Excerpts from the dataset
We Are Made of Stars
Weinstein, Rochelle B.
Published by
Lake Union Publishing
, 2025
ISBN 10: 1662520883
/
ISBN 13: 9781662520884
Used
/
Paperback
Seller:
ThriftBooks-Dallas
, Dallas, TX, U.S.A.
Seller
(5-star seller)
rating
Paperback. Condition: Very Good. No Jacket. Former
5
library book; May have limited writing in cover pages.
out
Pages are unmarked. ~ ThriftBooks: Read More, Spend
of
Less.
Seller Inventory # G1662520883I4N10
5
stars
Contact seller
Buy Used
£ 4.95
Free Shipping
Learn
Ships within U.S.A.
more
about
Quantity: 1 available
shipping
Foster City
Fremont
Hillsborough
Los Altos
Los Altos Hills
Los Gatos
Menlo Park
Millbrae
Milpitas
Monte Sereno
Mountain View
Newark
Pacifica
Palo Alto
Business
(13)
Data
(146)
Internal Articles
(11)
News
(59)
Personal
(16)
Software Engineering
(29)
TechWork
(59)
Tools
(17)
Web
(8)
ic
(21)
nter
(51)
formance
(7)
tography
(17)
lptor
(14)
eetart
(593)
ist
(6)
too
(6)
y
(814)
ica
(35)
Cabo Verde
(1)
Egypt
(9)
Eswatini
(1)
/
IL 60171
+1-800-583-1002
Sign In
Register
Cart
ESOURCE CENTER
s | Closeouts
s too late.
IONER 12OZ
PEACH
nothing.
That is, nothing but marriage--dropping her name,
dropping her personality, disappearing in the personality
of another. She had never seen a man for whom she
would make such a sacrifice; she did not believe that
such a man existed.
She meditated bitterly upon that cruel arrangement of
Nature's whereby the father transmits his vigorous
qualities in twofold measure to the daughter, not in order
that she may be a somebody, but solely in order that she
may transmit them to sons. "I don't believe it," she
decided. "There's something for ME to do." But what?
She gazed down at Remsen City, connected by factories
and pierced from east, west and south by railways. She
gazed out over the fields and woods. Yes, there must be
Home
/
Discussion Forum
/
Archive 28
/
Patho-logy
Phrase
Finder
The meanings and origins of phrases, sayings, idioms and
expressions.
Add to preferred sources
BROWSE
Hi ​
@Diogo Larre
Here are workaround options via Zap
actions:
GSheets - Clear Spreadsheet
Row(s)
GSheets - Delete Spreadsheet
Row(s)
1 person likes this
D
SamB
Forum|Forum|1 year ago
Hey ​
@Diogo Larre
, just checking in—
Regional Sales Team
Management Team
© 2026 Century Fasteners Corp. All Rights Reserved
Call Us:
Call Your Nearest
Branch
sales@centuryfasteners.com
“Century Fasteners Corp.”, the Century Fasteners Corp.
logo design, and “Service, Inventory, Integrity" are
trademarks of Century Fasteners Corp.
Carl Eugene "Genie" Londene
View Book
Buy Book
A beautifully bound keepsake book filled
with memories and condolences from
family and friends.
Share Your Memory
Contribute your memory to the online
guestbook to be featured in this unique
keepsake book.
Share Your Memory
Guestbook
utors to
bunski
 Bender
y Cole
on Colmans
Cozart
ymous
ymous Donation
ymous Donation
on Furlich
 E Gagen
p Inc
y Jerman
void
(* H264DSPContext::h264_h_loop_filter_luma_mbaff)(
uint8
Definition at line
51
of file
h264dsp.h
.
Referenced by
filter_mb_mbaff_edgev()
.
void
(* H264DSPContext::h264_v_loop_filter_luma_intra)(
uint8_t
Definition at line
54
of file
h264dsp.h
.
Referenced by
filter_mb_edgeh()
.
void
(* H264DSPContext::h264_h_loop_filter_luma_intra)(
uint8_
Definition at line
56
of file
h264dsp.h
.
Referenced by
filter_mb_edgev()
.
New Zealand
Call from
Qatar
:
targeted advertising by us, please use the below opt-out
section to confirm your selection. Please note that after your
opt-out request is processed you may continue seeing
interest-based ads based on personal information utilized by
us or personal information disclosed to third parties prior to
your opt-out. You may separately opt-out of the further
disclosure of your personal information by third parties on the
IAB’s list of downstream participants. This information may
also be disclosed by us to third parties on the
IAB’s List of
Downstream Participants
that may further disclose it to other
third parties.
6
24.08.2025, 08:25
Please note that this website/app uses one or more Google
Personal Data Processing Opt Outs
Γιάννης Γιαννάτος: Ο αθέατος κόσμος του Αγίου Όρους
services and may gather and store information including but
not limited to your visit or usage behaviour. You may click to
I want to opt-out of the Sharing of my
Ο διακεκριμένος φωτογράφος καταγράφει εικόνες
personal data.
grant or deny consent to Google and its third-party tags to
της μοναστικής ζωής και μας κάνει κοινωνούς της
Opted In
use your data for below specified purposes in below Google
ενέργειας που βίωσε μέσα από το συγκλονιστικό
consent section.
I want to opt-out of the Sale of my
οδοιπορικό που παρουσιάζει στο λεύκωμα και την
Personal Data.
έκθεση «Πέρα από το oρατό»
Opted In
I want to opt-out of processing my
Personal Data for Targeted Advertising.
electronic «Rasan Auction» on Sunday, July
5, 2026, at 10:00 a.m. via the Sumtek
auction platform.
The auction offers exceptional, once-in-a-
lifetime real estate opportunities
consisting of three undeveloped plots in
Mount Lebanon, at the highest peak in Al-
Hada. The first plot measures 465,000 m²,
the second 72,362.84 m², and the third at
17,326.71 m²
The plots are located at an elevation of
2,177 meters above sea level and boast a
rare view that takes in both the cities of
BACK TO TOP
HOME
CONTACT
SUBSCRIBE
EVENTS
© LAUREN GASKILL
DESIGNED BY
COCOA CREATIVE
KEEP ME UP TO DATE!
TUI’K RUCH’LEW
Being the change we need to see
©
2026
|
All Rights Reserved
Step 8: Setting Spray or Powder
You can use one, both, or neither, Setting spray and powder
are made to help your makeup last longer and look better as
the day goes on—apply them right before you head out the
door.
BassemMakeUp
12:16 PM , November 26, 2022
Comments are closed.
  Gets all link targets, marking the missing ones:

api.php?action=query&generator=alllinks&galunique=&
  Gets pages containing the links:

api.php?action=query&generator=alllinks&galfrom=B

*WORK INSTRUCTIONS*
Copy out word for word the lines of the items from the one containing "api.php?action=query&generator=alllinks&galfrom=B" through the last line of the items.

*SOLUTION BELOW*
api.php?action=query&generator=alllinks&galfrom=B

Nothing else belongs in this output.